[Data section]
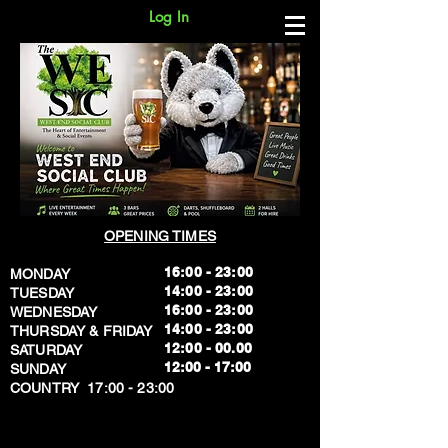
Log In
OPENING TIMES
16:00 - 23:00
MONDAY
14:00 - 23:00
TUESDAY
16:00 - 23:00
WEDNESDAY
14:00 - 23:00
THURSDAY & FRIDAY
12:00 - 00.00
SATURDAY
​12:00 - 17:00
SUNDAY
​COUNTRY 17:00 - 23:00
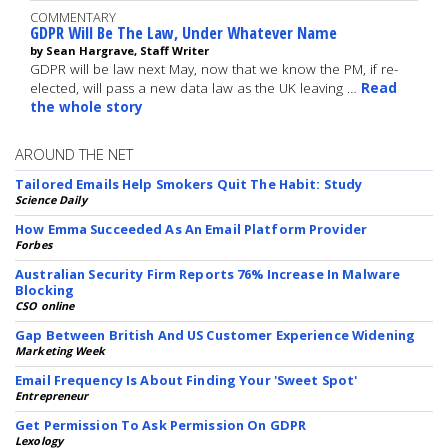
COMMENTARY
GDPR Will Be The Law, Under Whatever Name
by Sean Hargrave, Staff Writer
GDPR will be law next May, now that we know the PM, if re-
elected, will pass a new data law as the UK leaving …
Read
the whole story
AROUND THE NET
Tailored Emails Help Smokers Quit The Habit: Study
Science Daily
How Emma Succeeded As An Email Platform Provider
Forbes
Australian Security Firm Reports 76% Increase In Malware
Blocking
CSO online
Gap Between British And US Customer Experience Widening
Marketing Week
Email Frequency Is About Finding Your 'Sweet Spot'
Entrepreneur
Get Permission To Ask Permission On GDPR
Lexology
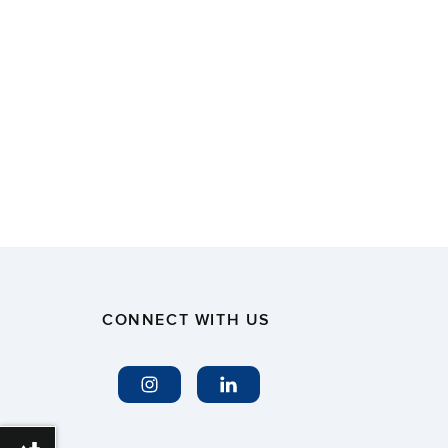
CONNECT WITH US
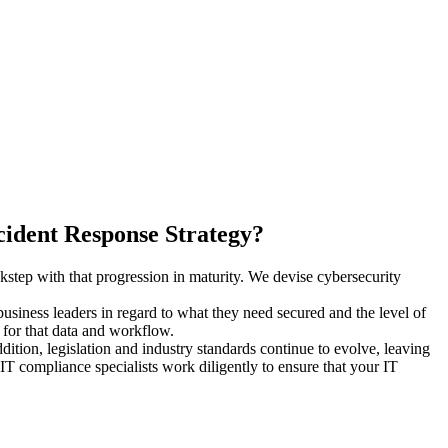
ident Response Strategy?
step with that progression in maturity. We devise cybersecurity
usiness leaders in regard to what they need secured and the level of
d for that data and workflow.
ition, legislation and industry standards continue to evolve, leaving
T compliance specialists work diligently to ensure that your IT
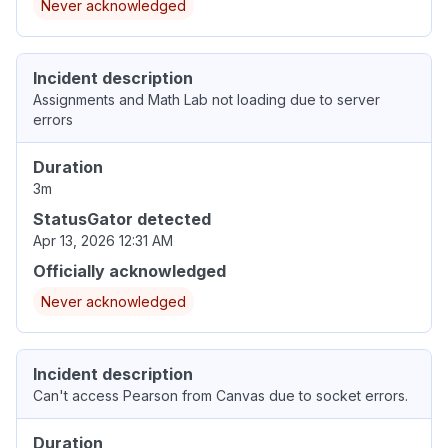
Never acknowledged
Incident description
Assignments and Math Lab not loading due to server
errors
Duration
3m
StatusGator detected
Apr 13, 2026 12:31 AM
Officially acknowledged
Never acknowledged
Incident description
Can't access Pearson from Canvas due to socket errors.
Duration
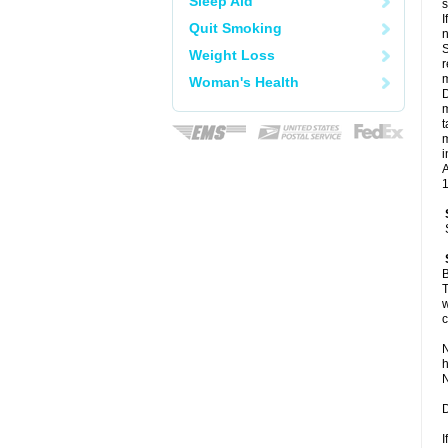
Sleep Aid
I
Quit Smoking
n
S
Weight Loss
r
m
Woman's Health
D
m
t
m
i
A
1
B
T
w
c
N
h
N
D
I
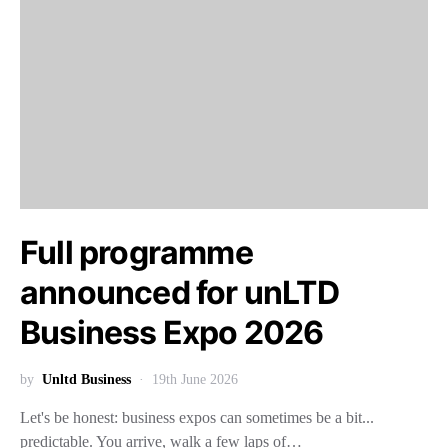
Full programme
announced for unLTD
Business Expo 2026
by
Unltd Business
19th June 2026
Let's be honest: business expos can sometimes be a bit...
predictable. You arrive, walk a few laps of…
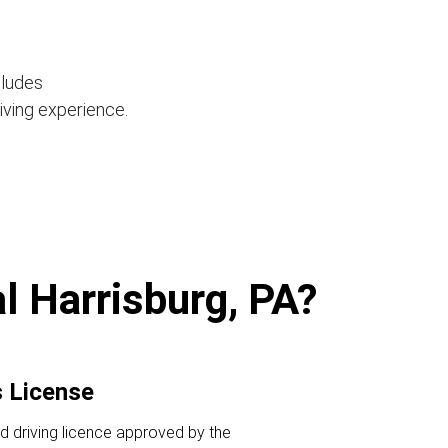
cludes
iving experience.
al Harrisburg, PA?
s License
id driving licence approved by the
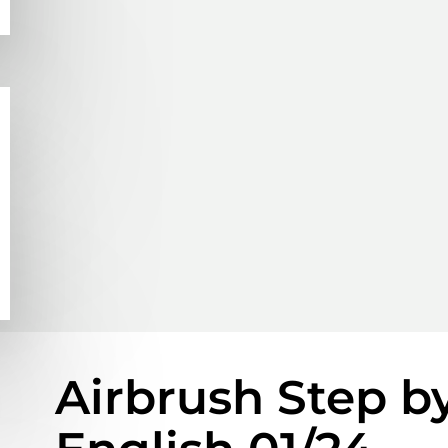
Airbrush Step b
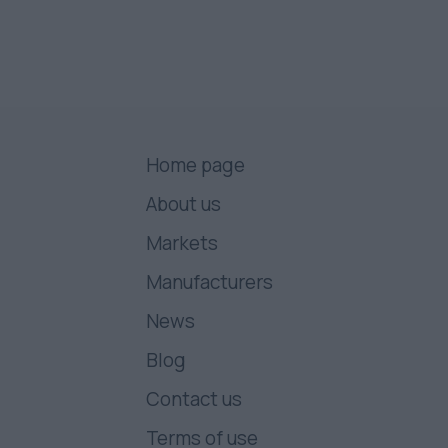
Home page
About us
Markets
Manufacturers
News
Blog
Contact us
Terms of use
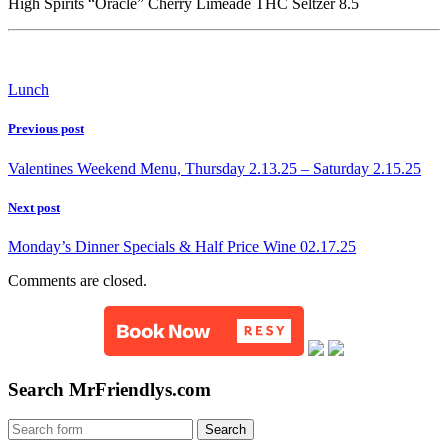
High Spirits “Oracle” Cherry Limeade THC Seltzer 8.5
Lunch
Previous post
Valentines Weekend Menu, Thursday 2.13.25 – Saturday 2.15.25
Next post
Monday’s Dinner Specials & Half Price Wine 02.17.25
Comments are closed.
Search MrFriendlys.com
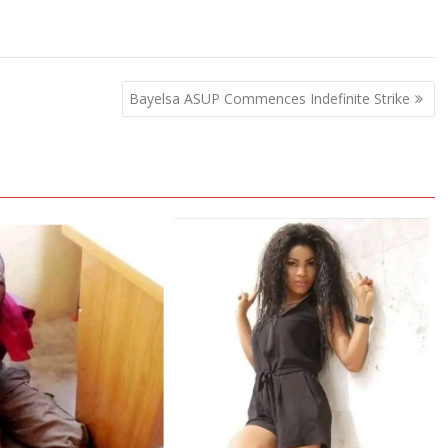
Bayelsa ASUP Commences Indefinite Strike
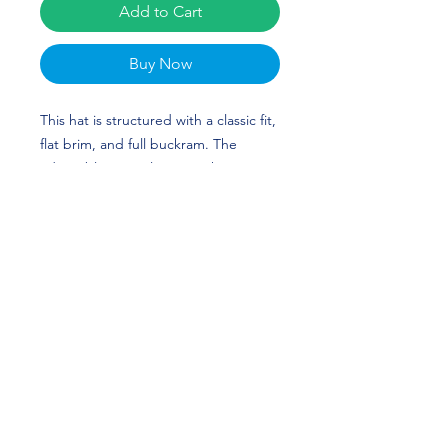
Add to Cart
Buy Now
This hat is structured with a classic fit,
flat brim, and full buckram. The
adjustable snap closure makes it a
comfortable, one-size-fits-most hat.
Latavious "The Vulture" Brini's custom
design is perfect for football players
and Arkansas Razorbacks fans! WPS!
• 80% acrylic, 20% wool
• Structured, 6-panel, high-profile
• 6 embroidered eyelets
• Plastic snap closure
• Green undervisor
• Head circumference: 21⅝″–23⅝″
[/Data section]
Copy nothing but the lines above that run from the one with "ident Response Strategy?" to the one with "Let's be honest: business", ends included; pictures stay out.

ident Response Strategy?
step with that progression in maturity. We devise cybersecurity
usiness leaders in regard to what they need secured and the level of
d for that data and workflow.
ition, legislation and industry standards continue to evolve, leaving
T compliance specialists work diligently to ensure that your IT
Never acknowledged
Incident description
Assignments and Math Lab not loading due to server
errors
Duration
3m
StatusGator detected
Apr 13, 2026 12:31 AM
Officially acknowledged
Never acknowledged
Incident description
Can't access Pearson from Canvas due to socket errors.
Duration
Sleep Aid
I
Quit Smoking
n
S
Weight Loss
r
m
Woman's Health
D
m
t
m
i
A
1
B
T
w
c
N
h
N
D
I
Full programme
announced for unLTD
Business Expo 2026
by
Unltd Business
19th June 2026
Let's be honest: business expos can sometimes be a bit...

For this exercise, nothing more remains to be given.